Chop Shop
- Author: Tim Downs
- Language: English
- Genre: Thriller Novel
- Publisher: Howard Books
- Publication date: 2004
- Publication place: United States
- Media type: Print (Paperback)
- Pages: 352 pp
- ISBN: 978-1-58229-401-8
- OCLC: 55847356
- Dewey Decimal: 813/.6 22
- LC Class: PS3604.O954 C47 2004
- Preceded by: Shoofly Pie
- Followed by: First the Dead

= Chop Shop (novel) =

2004 crime novel by Tim Downs

Chop Shop is a 2004 crime novel by American writer and speaker Tim Downs.
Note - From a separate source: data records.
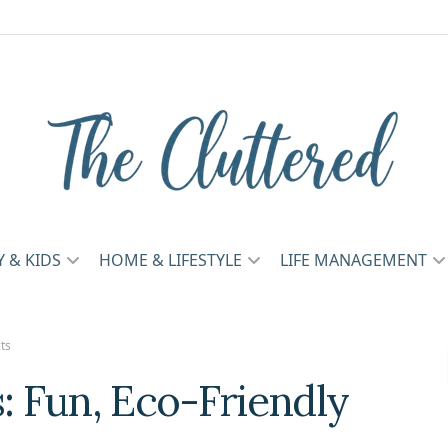
Y & KIDS
HOME & LIFESTYLE
LIFE MANAGEMENT
ts
s: Fun, Eco-Friendly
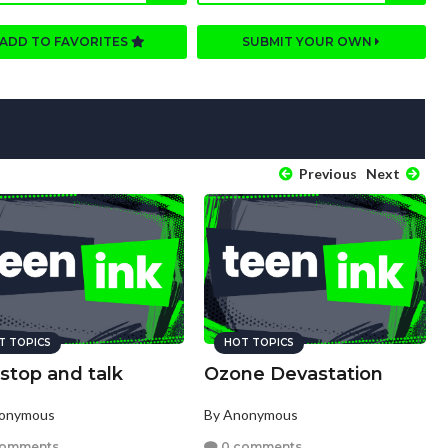
ADD TO FAVORITES
SUBMIT YOUR OWN
Previous
Next
T TOPICS
HOT TOPICS
 stop and talk
Ozone Devastation
nonymous
By Anonymous
comments
0 comments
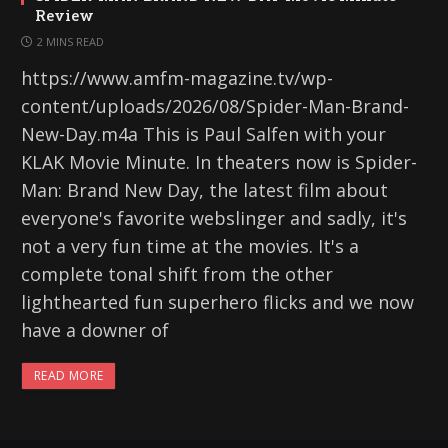
Review
2 MINS READ
https://www.amfm-magazine.tv/wp-
content/uploads/2026/08/Spider-Man-Brand-
New-Day.m4a This is Paul Salfen with your
KLAK Movie Minute. In theaters now is Spider-
Man: Brand New Day, the latest film about
everyone's favorite webslinger and sadly, it's
not a very fun time at the movies. It's a
complete tonal shift from the other
lighthearted fun superhero flicks and we now
have a downer of
READ MORE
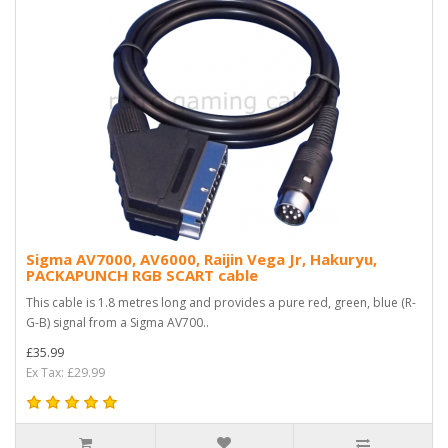
Sigma AV7000, AV6000, Raijin Vega Jr, Hakuryu,
PACKAPUNCH RGB SCART cable
This cable is 1.8 metres long and provides a pure red, green, blue (R-
G-B) signal from a Sigma AV700..
£35.99
Ex Tax: £29.99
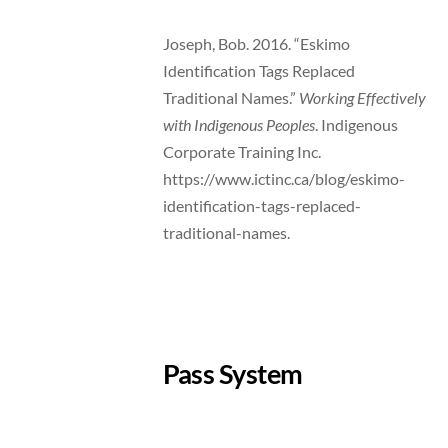
Joseph, Bob. 2016. “Eskimo
Identification Tags Replaced
Traditional Names.”
Working Effectively
with Indigenous Peoples
. Indigenous
Corporate Training Inc.
https://www.ictinc.ca/blog/eskimo-
identification-tags-replaced-
traditional-names.
Pass System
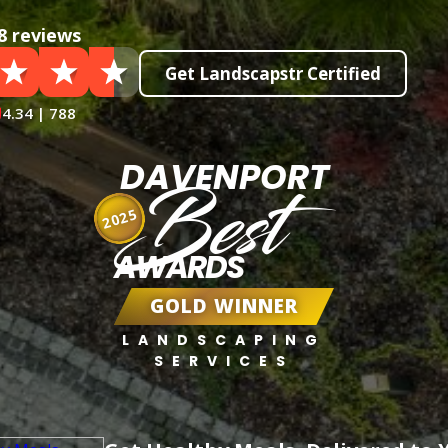
8 reviews
Get Landscapstr Certified
4.34 | 788
DAVENPORT
Best
2025
AWARDS
GOLD WINNER
LANDSCAPING
SERVICES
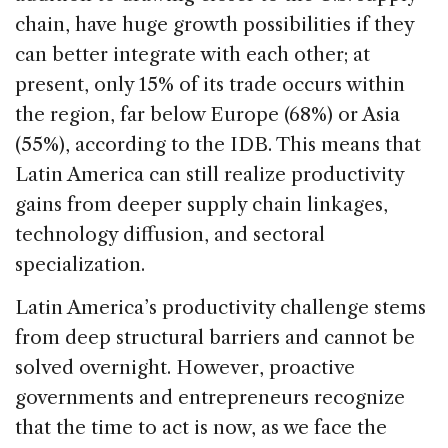
chain, have huge growth possibilities if they
can better integrate with each other; at
present, only 15% of its trade occurs within
the region, far below Europe (68%) or Asia
(55%), according to the IDB. This means that
Latin America can still realize productivity
gains from deeper supply chain linkages,
technology diffusion, and sectoral
specialization.
Latin America’s productivity challenge stems
from deep structural barriers and cannot be
solved overnight. However, proactive
governments and entrepreneurs recognize
that the time to act is now, as we face the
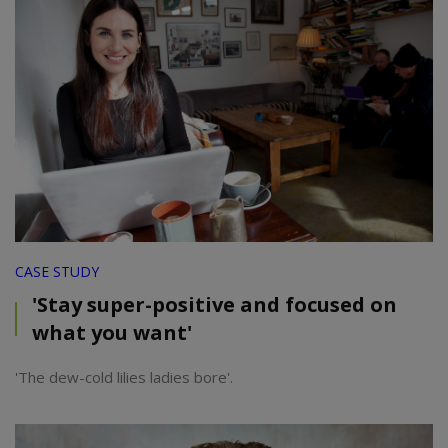
CASE STUDY
'Stay super-positive and focused on
what you want'
'The dew-cold lilies ladies bore'.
It was published in 2004 by Howard Books and was preceded by Shoofly Pie.

== Plot ==
This thriller features Nick “Bug Man” Polchak, a forensic entomologist who deduces clues to murders based on evidence left by insects on the victims. Dr. Riley McKay of the Allegheny County coroner's office becomes suspicious while analyzing several corpses. She asks Polchak for help, who discovers that a Pittsburgh-based black market in transplant organs seems to be fronted by PharmaGen, a genetics company with interests other than DNA.

== Origin ==
Chop Shop is the second in a series of Christian suspense novels featuring “Bug Man” Polchak.